How's everbody doing,
I ran out of seeds and am looking on the internet. I must have found 1,000 sites that sell seeds. My buddy tried buying seeds 1 time over the internet and they sent him a letter saying its against the law to have seeds in your country (united states) and they kept his money. I can't afford to send any money to people who are just going to keep it and send me a letter stating something I already know. I just wanted to know if anyone lives in the united states and recieved seeds before and feel the seeds distributor is trustworthy. If you know of a seed dealer please let me know who and whats the address online... 
Thanks.....


----------



## ninfan77 (Oct 13, 2006)

www.drchronic.com

www.hightimes.com (seeds)

And the letter he got was from customs.


----------



## THE BROTHER'S GRUNT (Oct 13, 2006)

*Or you can try the following:*

*www.peakseeds.com*

*www.seedboutique.com *


----------



## Smoking1 (Oct 13, 2006)

So let me ask you guys that posted these few sites. Have you recieved seeds from these sites or do you know of people in the united states that recieved seeds from these sites? I found 1,000 sites with seeds and these are a few ( BUT ) I need to know if these sites ship to the US? 
Thanks again guys....
             Smoking1


----------



## Milk Man (Oct 13, 2006)

Here ya go www.peakseeds.com not a whole lot of strains,  But very nice try the northernberry or northern skunk , they are totally legit may take a week or 2, but stealth shipping and good product.

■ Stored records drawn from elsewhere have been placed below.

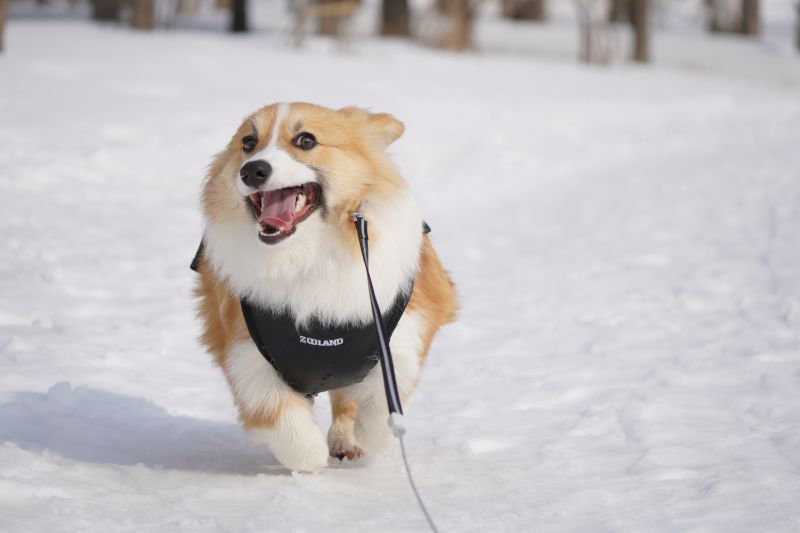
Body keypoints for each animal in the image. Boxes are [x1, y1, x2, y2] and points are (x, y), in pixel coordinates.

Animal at [193, 102, 456, 472]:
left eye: (306, 140)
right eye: (248, 143)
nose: (252, 170)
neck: (307, 253)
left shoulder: (399, 334)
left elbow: (383, 409)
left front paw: (364, 437)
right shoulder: (245, 352)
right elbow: (282, 420)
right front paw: (311, 456)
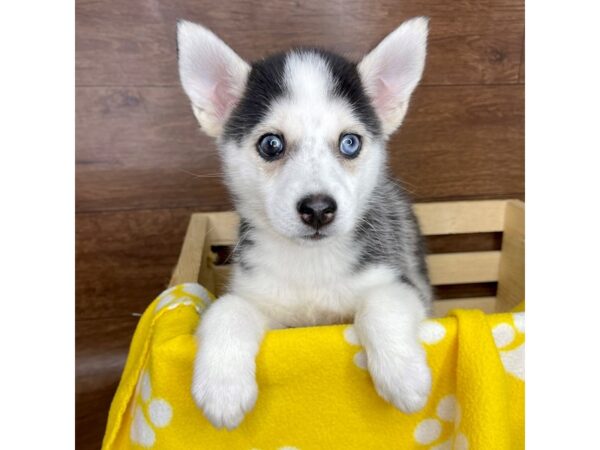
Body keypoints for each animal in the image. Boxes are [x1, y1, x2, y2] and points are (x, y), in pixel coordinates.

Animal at [176, 18, 434, 428]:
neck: (310, 265)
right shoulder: (260, 297)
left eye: (349, 143)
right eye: (271, 145)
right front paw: (222, 387)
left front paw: (403, 374)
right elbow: (227, 309)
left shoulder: (404, 285)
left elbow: (381, 303)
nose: (317, 209)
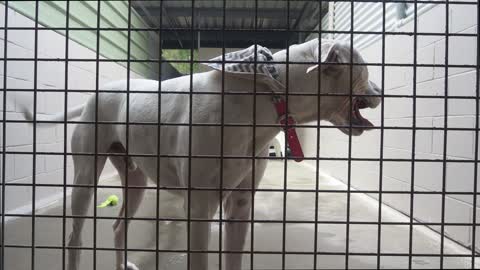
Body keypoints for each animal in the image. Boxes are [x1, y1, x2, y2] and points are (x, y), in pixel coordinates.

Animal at [22, 38, 382, 270]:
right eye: (365, 69)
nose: (383, 91)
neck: (266, 91)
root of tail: (95, 94)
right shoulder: (198, 208)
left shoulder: (239, 208)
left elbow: (233, 259)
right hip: (84, 181)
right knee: (74, 237)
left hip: (136, 181)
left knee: (118, 227)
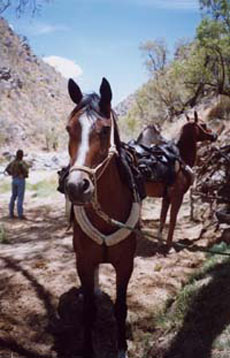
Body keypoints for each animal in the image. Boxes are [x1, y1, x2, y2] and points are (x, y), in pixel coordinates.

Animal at [65, 77, 140, 356]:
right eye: (69, 129)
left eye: (105, 130)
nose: (77, 186)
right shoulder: (84, 261)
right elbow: (88, 312)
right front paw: (87, 349)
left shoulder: (125, 264)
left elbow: (120, 308)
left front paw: (121, 347)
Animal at [140, 113, 217, 248]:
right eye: (203, 125)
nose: (214, 135)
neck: (181, 159)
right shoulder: (177, 196)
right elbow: (172, 219)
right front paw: (169, 245)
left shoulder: (167, 197)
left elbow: (163, 217)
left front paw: (160, 242)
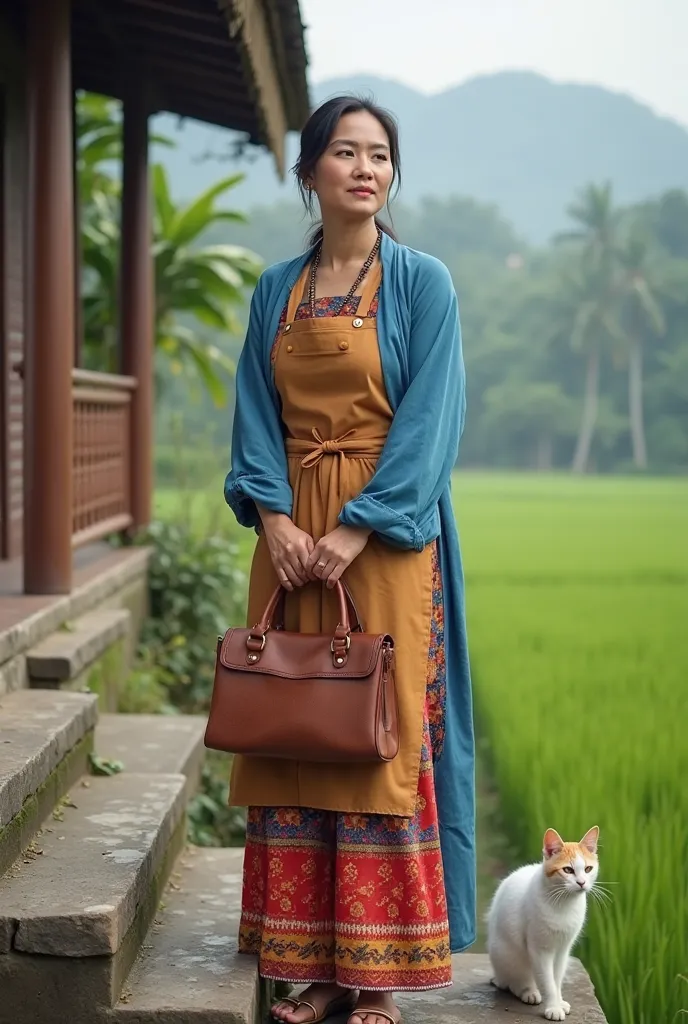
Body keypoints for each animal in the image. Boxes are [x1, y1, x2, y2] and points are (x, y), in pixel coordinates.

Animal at [487, 827, 597, 1019]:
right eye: (568, 870)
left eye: (588, 869)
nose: (582, 883)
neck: (564, 904)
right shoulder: (540, 950)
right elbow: (548, 981)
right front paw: (553, 1007)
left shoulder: (563, 950)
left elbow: (556, 979)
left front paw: (559, 1002)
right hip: (507, 955)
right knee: (513, 981)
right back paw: (528, 991)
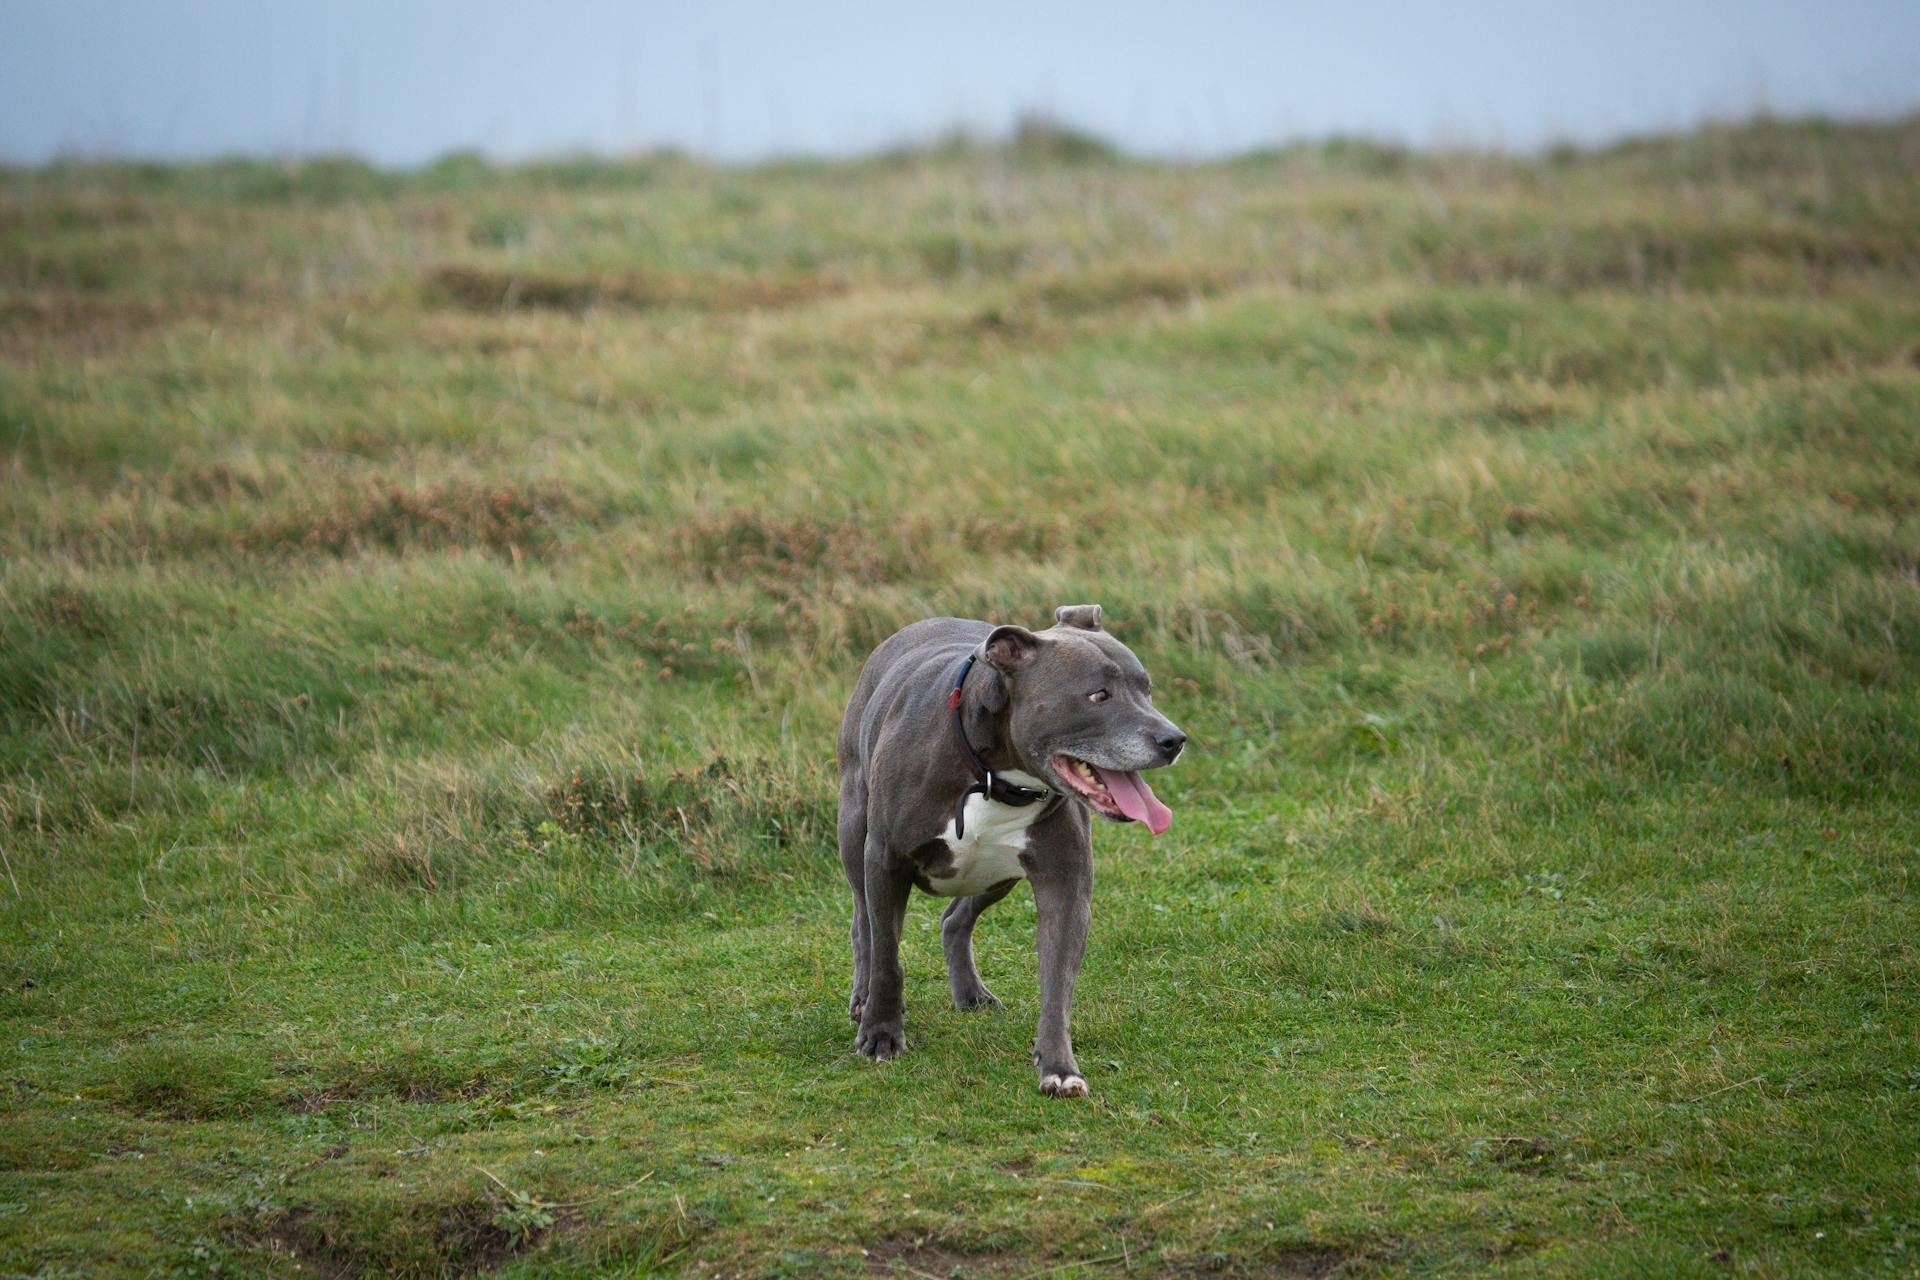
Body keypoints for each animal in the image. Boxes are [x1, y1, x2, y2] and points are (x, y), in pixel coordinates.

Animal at [837, 606, 1182, 1097]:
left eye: (1146, 689)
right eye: (1098, 695)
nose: (1175, 740)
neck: (993, 775)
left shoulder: (1065, 885)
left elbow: (1057, 982)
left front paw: (1059, 1066)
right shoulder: (886, 862)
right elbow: (887, 955)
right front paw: (881, 1032)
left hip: (996, 875)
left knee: (955, 920)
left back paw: (971, 993)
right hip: (855, 838)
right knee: (862, 924)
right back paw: (863, 998)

Although buying seeds in da land of the free is illegal  it does not come to much if they a intercepted. Just a love letter that says they took yer product.


 DA MILKMAN


----------



## THE BROTHER'S GRUNT (Oct 13, 2006)

Smoking1 said:
			
		

> So let me ask you guys that posted these few sites. Have you recieved seeds from these sites or do you know of people in the united states that recieved seeds from these sites? I found 1,000 sites with seeds and these are a few ( BUT ) I need to know if these sites ship to the US?
> Thanks again guys....
> Smoking1


*Yes we have received seeds from both sites listed above Smoking1. *


----------



## JD466US (Oct 13, 2006)

Ordered mine through the good Dr. and arrived yesterday  . Took 9 days to get here in the states. White Widow, I am looking forward to get them going.


----------



## shadoed (Oct 14, 2006)

I've been checking out Gypsy Nirvana's Seed Boutique for some White Widow and have seen prices range from US$15 to over $50(different breeder) for non-feminized 10-packs. What's the difference between these?


----------



## Mutt (Oct 14, 2006)

Nirvana Seeds IMHO are f2's they "claim" f1 but I've had phenos all over the place except on there more "pure" strains. Only there hybrids have I had this.
but for 15 bucks a pack, I am not dissappointed by no means.
You will notice better results with the $50 packs. but if your first grow I'd recommend the Nirvana line. 
I've had 100% germ rate with the nirvana seed line. 
My NL Pure I got from em. I had 100% fem. rate. (8 outa 8 still got 2 left) Which made me ecstatic. 
I got my seeds from gypsy no problem.


----------



## shadoed (Oct 14, 2006)

Mutt said:
			
		

> Nirvana Seeds IMHO are f2's they "claim" f1 but I've had phenos all over the place except on there more "pure" strains. Only there hybrids have I had this.
> but for 15 bucks a pack, I am not dissappointed by no means.
> You will notice better results with the $50 packs. but if your first grow I'd recommend the Nirvana line.
> I've had 100% germ rate with the nirvana seed line.
> ...


 
OK, so it sounds like F1s will be more stable or predictable than F2s? I'm gonna go with the $15 packs I think. Hell, for that price it doesn't look like you can go wrong. Thanks for the info, Mutt.


----------